Nella sua lista di album preferiti, compilata per il quotidiano The Guardian e il sito Pitchfork, John Lydon ha messo al primo posto l’album di debutto dei Kinks e il loro singolo del 1964, You Really Got Me: «Ce l’aveva il fratello maggiore di qualcuno dei miei amici, e quel suono folle di chitarra per me è stato l’inizio di tutto».

La seconda influenza dimostra quanto la sua formazione musicale sia eclettica: For Your Pleasure dei Roxy Music. «Capisco perfettamente la bizzarra sperimentazione che Bryan Ferry stava cercando di fare: è un concetto esotico e intrigante e lui era l’unico a farlo».

Nella sua lista ci sono poi diverse derivazioni del punk, dai The Raincoats con il loro primo album del 1979 alle X Ray SpexLe ragazze punk erano brave  e originali» ha detto a proposito della band di Polly Styrene) e i Can con Tago Mago.

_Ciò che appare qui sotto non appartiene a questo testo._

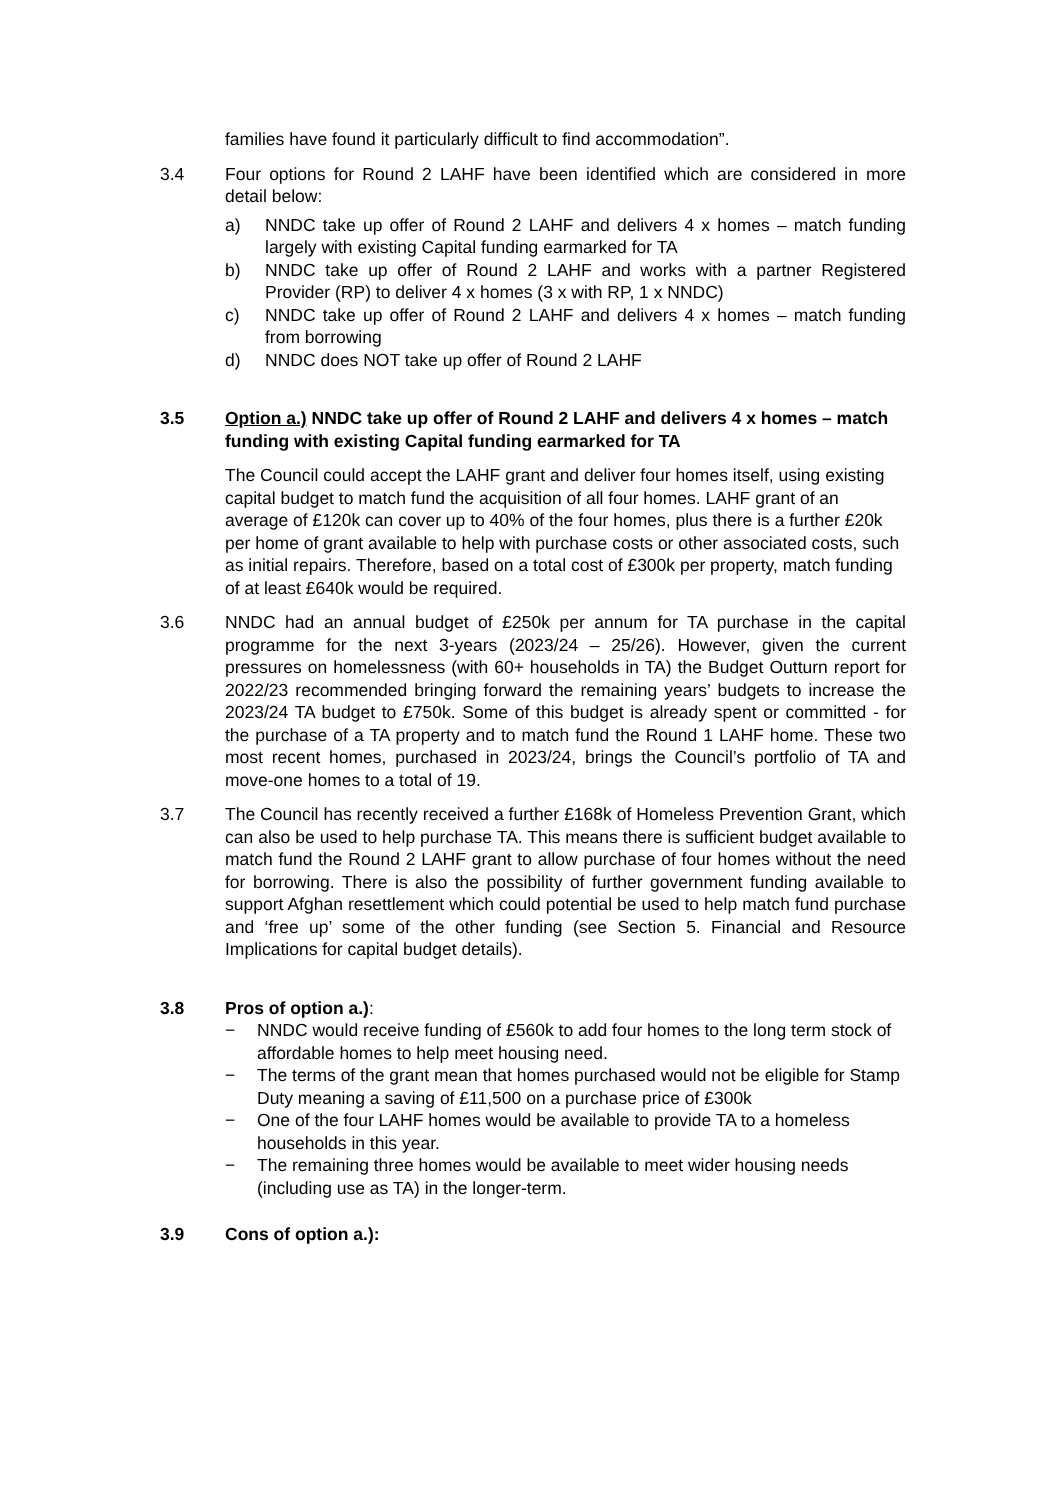families have found it particularly difficult to find accommodation”.
3.4 Four options for Round 2 LAHF have been identified which are considered in more detail below:
a) NNDC take up offer of Round 2 LAHF and delivers 4 x homes – match funding largely with existing Capital funding earmarked for TA
b) NNDC take up offer of Round 2 LAHF and works with a partner Registered Provider (RP) to deliver 4 x homes (3 x with RP, 1 x NNDC)
c) NNDC take up offer of Round 2 LAHF and delivers 4 x homes – match funding from borrowing
d) NNDC does NOT take up offer of Round 2 LAHF
3.5 Option a.) NNDC take up offer of Round 2 LAHF and delivers 4 x homes – match funding with existing Capital funding earmarked for TA
The Council could accept the LAHF grant and deliver four homes itself, using existing capital budget to match fund the acquisition of all four homes. LAHF grant of an average of £120k can cover up to 40% of the four homes, plus there is a further £20k per home of grant available to help with purchase costs or other associated costs, such as initial repairs. Therefore, based on a total cost of £300k per property, match funding of at least £640k would be required.
3.6 NNDC had an annual budget of £250k per annum for TA purchase in the capital programme for the next 3-years (2023/24 – 25/26). However, given the current pressures on homelessness (with 60+ households in TA) the Budget Outturn report for 2022/23 recommended bringing forward the remaining years’ budgets to increase the 2023/24 TA budget to £750k. Some of this budget is already spent or committed - for the purchase of a TA property and to match fund the Round 1 LAHF home. These two most recent homes, purchased in 2023/24, brings the Council’s portfolio of TA and move-one homes to a total of 19.
3.7 The Council has recently received a further £168k of Homeless Prevention Grant, which can also be used to help purchase TA. This means there is sufficient budget available to match fund the Round 2 LAHF grant to allow purchase of four homes without the need for borrowing. There is also the possibility of further government funding available to support Afghan resettlement which could potential be used to help match fund purchase and ‘free up’ some of the other funding (see Section 5. Financial and Resource Implications for capital budget details).
3.8 Pros of option a.):
− NNDC would receive funding of £560k to add four homes to the long term stock of affordable homes to help meet housing need.
− The terms of the grant mean that homes purchased would not be eligible for Stamp Duty meaning a saving of £11,500 on a purchase price of £300k
− One of the four LAHF homes would be available to provide TA to a homeless households in this year.
− The remaining three homes would be available to meet wider housing needs (including use as TA) in the longer-term.
3.9 Cons of option a.):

Tra le sorprese c’è anche l’album di debutto di Kate Bush, The Kick Inside: «Un’artista che ha creato un potentissimo paesaggio sonoro da sogno con una atmosfera bellissima» ha detto John Lydon, «Mi piacciono anche i Traffic, Marc Bolan e ogni tipo di musica techno».

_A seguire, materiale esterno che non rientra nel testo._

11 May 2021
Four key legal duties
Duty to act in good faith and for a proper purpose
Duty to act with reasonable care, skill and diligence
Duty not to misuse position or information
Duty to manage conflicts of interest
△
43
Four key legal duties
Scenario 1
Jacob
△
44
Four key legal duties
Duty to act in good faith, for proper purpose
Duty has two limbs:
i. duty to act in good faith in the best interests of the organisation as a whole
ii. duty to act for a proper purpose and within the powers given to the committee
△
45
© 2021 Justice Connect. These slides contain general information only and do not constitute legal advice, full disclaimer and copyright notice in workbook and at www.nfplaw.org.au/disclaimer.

Tra le sue scoperte c’è anche Talvin Singh, musicista britannico di origine indiana che ha creato una fusione tra la tabla e gli strumenti tradizionali indiani e l’elettronica, creando una scena nei club di Londra e arrivando al successo nel 1998 con l’album di debutto Ok. Il cantante dei Sex Pistols ha invece raccontato come avvenivano le scoperte quando era solo un ragazzino: «Lavoravo nell’ufficio di una società di taxi, prendevo le prenotazioni e appena mi pagavano andavo in due negozi di dischi. Uno era a Finsbury Park, gestito da una signora dai capelli bianchi molto gentile e pieno di giamaicani che ascoltavamo musica dub. L’altro era il negozio di un tipo grasso con i capelli lunghi che aveva ottimi gusti musicali, e mi ha consigliato Pretties for You di Alice Cooper. Un disco che è un ottimo esempio di come fare una copertina orribile».

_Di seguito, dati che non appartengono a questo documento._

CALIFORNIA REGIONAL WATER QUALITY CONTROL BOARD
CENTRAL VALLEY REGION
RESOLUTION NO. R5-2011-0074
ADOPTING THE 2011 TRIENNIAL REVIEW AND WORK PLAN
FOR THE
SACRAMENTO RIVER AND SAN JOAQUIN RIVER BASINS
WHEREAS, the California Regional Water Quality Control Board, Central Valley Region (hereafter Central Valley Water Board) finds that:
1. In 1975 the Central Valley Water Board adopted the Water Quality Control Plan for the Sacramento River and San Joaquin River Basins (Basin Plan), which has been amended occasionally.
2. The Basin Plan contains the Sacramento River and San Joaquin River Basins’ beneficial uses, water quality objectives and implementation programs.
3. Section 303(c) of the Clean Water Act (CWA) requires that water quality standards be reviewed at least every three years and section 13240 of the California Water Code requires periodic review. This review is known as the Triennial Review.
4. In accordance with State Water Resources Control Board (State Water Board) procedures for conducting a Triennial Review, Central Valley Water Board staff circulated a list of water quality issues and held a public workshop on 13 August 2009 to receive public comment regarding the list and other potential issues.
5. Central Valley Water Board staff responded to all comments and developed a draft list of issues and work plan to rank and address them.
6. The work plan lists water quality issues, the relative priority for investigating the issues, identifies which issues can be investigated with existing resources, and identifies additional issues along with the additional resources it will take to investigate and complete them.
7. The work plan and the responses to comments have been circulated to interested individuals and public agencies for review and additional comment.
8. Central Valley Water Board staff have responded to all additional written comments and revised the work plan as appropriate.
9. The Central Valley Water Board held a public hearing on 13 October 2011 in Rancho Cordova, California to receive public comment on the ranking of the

Tra le influenze classiche del punk rock, John Lydon ha citato gli Stooges e i Kraftwerk, ma lo ha fatto a modo suo: «Non ho mai considerato gli Stooges dei progenitori del punk, è una manipolazione dei media. Mi piacevano ma mi hanno sempre scioccato i loro capelli lunghi» ha detto, «Quando ho incontrato i Kraftwerk invece sono rimasto sconvolto perché non erano per niente simili a come appaiono sulle copertine dei loro album. erano vestiti come i Beach Boys. Ho sempre amato il loro modo freddo e privo di emozioni di presentare una canzone pop, erano cinici, impassibili ma anche commoventi. Mi hanno detto che in qualche modo strano io ho avuto un’influenza su di loro. Non ci ho creduto neanche per un secondo, ma lo accetto».